The Apocalypse Garden

IMG_0226Ever since I moved to Iowa, I’ve been practicing at gardening. It is one of the skills that came naturally to my grandparents who grew up and raised kids in the hardest of times. I have learned that pretty much anything temperate will grow well in Iowa whose growing season can be stretched with an early planting (risking frost), and a second one in July. The box garden above came about because the ground though once used as a corn field, was in fact fairly hard and difficult to manage, and the critters (deer and rabbits) were also very difficult to manage. It is basically pressure treated lumber, three 16x12x1.5 inch pieces, two cut in half, and one cut in fourths to create two adjoining boxes. The lengths were such that we could drive the pieces home from Home Depot in our Honda CRV. This creates 64 cubic feet of volume. The area was chosen because it was in the summer sun path between the homes -it gets full sun from daybreak to sunset. We’ll be getting unbelievable tomatoes this year (knock on wood), but also specialty Korean vegetables that are very difficult to get from the grocery. My goal is to eventually make kimchi from dirt.

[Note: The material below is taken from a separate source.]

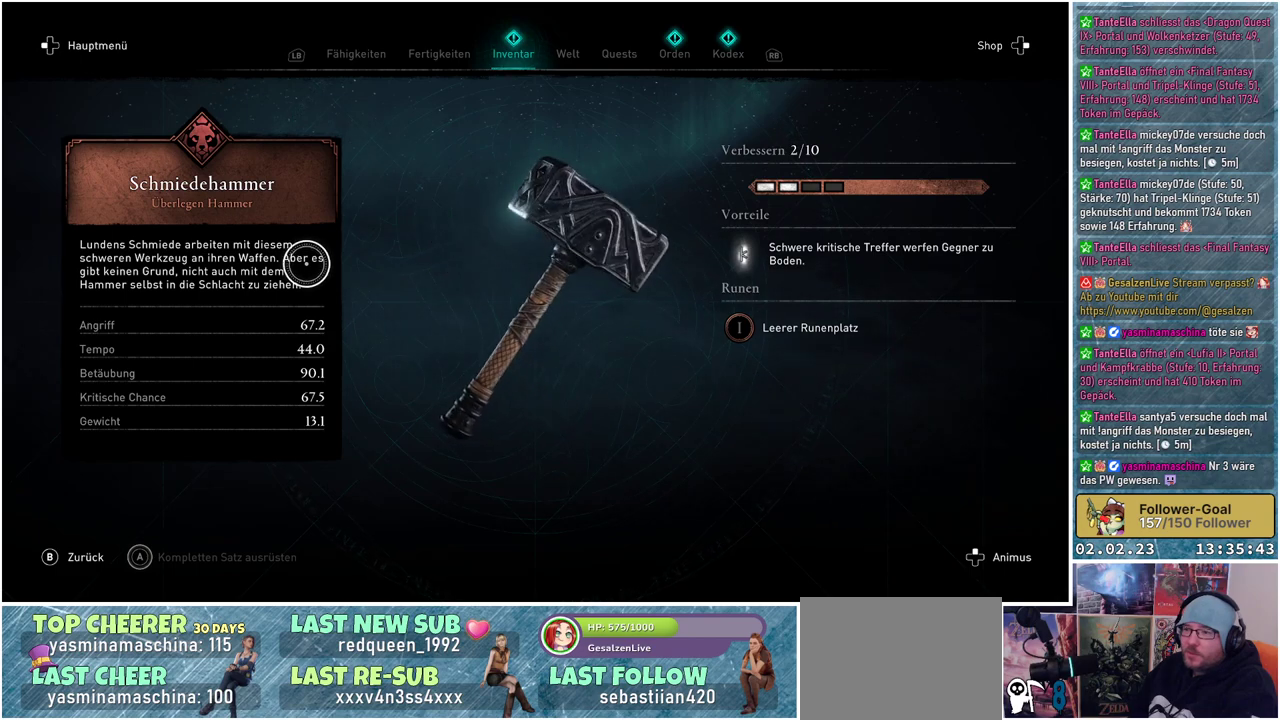
{"buttons": [], "left_stick": "center", "right_stick": "left", "events": []}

The idea that we need to live locally is one that is gaining favor. I just had a plate of blackberries shipped in from Chile and bought from Costco. Though convenient and delicious, it is also a bit unnatural. Out of season, people would eat canned fruit or preserves, not unripe fruit shipped from the antipodes and ripened in a box.

The boxes took about a total of a half hour to build with an electric drill and wood screws. Each 55quart back of gardening soil is 2.1 cubic feet, so we’ll need to get another 15 bags to fill the other box -we filled one with about 14 bags. This is costly, I know, but who has time to get dirt, lawn clippings, and shit in a bucket for  a year to make your own topsoil -it isn’t that bad yet. The skills are not lost -just ask anybody over 70, and they all know how to garden and can to stow food for the winter.